▶ Exercise requirements:
In the records below, convert the lines from the one containing "之后哎在靶场机器上修改S对应" through the one containing "也就是让客户端就是咱们这个靶" into a Markdown table. Use the columns Number and Record line, and leave out blank lines.

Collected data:
*** Begin section ***
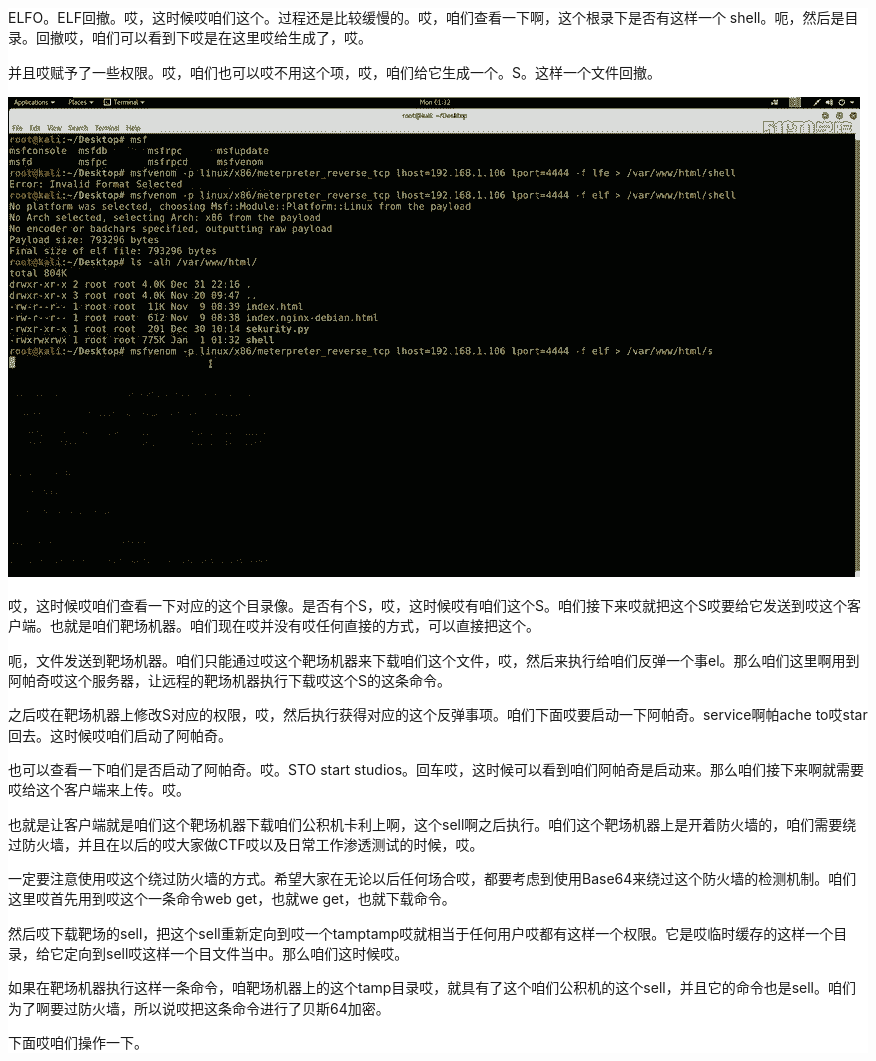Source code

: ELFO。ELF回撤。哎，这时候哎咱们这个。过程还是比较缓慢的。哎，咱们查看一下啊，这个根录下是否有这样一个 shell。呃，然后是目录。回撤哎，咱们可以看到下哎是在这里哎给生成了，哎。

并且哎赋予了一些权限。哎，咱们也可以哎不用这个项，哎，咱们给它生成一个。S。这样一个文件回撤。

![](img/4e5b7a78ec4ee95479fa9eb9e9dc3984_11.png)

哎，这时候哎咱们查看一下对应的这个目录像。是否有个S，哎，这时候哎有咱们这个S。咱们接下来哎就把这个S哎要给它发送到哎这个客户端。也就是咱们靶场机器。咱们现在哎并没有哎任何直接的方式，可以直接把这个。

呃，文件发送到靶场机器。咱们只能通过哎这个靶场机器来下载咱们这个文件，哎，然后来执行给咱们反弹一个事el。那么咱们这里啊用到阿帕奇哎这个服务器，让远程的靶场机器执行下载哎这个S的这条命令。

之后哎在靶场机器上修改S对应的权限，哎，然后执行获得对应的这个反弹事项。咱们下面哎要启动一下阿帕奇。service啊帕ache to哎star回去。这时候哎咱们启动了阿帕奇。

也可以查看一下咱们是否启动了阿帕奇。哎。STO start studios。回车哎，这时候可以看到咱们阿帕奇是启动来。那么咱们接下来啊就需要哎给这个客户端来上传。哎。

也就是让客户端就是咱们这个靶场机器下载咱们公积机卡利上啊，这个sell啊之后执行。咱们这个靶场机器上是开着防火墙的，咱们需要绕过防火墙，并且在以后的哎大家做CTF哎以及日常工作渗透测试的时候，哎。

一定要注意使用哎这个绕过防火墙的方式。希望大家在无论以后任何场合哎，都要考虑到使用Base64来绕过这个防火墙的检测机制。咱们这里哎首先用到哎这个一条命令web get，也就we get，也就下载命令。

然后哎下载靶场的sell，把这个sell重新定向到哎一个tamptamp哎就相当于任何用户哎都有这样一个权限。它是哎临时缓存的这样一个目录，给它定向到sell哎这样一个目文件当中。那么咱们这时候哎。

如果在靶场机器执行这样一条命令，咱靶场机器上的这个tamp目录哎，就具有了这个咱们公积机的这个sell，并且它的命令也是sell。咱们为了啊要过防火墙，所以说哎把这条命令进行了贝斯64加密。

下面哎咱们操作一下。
*** End section ***
▶ Finished task:
| Number | Record line |
|---|---|
| 1 | 之后哎在靶场机器上修改S对应的权限，哎，然后执行获得对应的这个反弹事项。咱们下面哎要启动一下阿帕奇。service啊帕ache to哎star回去。这时候哎咱们启动了阿帕奇。 |
| 2 | 也可以查看一下咱们是否启动了阿帕奇。哎。STO start studios。回车哎，这时候可以看到咱们阿帕奇是启动来。那么咱们接下来啊就需要哎给这个客户端来上传。哎。 |
| 3 | 也就是让客户端就是咱们这个靶场机器下载咱们公积机卡利上啊，这个sell啊之后执行。咱们这个靶场机器上是开着防火墙的，咱们需要绕过防火墙，并且在以后的哎大家做CTF哎以及日常工作渗透测试的时候，哎。 |